Interested in making representation learning and generative models work for structured data (e.g. tables in relational databases) to automatically retrieve relevant insights from data? Then, this 4-year PhD starting Winter 2024/2025 is for you!Goal of the DataLibra project Approximately 120 zettabytes of data has been collected worldwide but less than 1% is actually used. Structured data (relational tables and spreadsheets) is prevailing in organizations and typically informs important decisions in e.g., healthcare, governments and finance. Yet, while AI has demonstrated a high impact on applications on text and images, proportional progress on structured data is lacking. With the DataLibra project, we aim to close this gap, by developing AI models and tools for structured data (Table Representation Learning), to help organizations, of any size, domain, and level of data literacy, get insights from structured data, efficiently, accurately and securely.
Goal of this PhD project Despite the abundance of structured data, many important insights from this kind of data are left unnoticed as they are difficult to surface or organizations do not have sufficient expertise to extract them. This project will explore emerging paradigms such as table representation learning (TRL), retrieval- augmented generation, generative retrieval, agentic systems, and conversational user interfaces, to automatically surface relevant insights from relational databases and data lakes, in a robust and efficient manner. This PhD project is supervised by Dr. Madelon Hulsebos (CWI) and Prof. dr. Maarten de Rijke (UvA).

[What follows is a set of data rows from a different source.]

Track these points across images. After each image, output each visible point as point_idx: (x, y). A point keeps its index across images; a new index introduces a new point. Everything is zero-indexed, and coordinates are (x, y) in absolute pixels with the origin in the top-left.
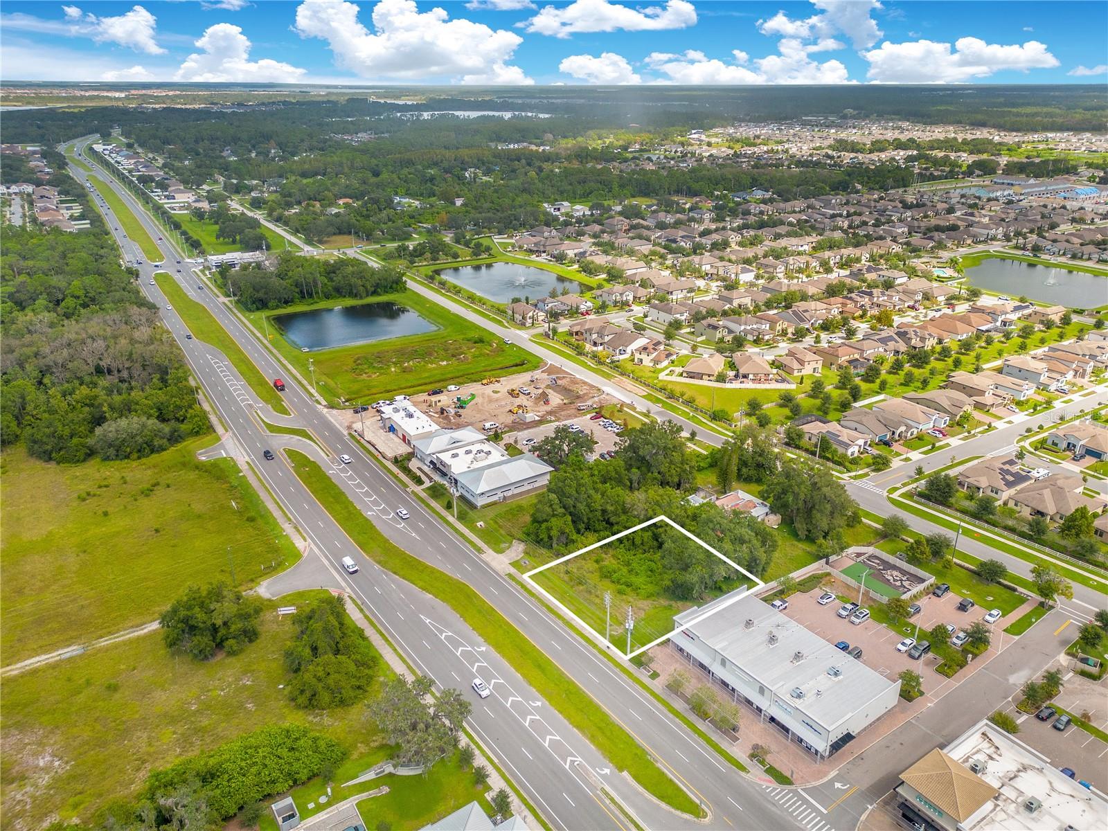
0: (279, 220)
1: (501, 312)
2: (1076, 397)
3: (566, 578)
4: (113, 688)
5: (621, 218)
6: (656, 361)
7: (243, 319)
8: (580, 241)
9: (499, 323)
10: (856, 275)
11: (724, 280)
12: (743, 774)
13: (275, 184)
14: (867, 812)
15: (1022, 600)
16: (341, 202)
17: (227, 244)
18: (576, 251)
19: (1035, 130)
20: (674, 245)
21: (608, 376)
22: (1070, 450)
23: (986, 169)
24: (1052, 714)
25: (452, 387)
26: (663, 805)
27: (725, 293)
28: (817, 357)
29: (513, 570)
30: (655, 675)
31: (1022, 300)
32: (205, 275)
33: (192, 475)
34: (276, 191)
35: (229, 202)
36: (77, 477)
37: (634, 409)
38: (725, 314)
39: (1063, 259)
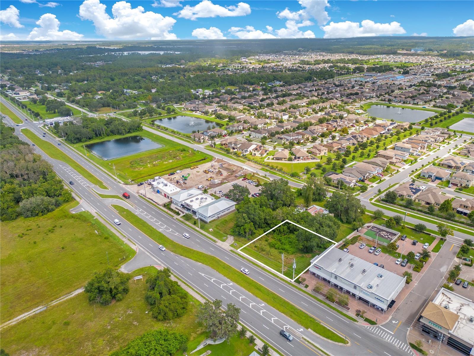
0: (73, 102)
1: (189, 137)
2: (424, 157)
3: (256, 249)
4: (67, 324)
5: (227, 95)
6: (262, 154)
7: (71, 147)
8: (211, 105)
9: (189, 142)
10: (328, 114)
11: (277, 119)
12: (356, 323)
13: (66, 86)
14: (409, 331)
15: (434, 238)
16: (100, 93)
17: (51, 113)
18: (212, 110)
19: (373, 55)
20: (252, 106)
21: (243, 162)
22: (430, 178)
23: (360, 70)
24: (461, 282)
25: (178, 171)
26: (330, 341)
27: (280, 124)
28: (325, 148)
29: (232, 248)
30: (307, 286)
31: (392, 121)
32: (46, 129)
33: (71, 221)
34: (67, 89)
35: (46, 95)
36: (14, 227)
37: (259, 175)
38: (283, 133)
39: (400, 104)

What you will be doing - Develop and execute a 4-year research agenda around insight retrieval from structured data.
- Actively collaborate with other researchers in the DataLibra project (students, PhDs, postdocs,PIs) and external collaborators.
- Communicate research outcomes through papers and presentations at conferences, workshops and other (scientific) gatherings.
- Assist in relevant teaching activities at universities, such as thesis supervision and assisting in courses.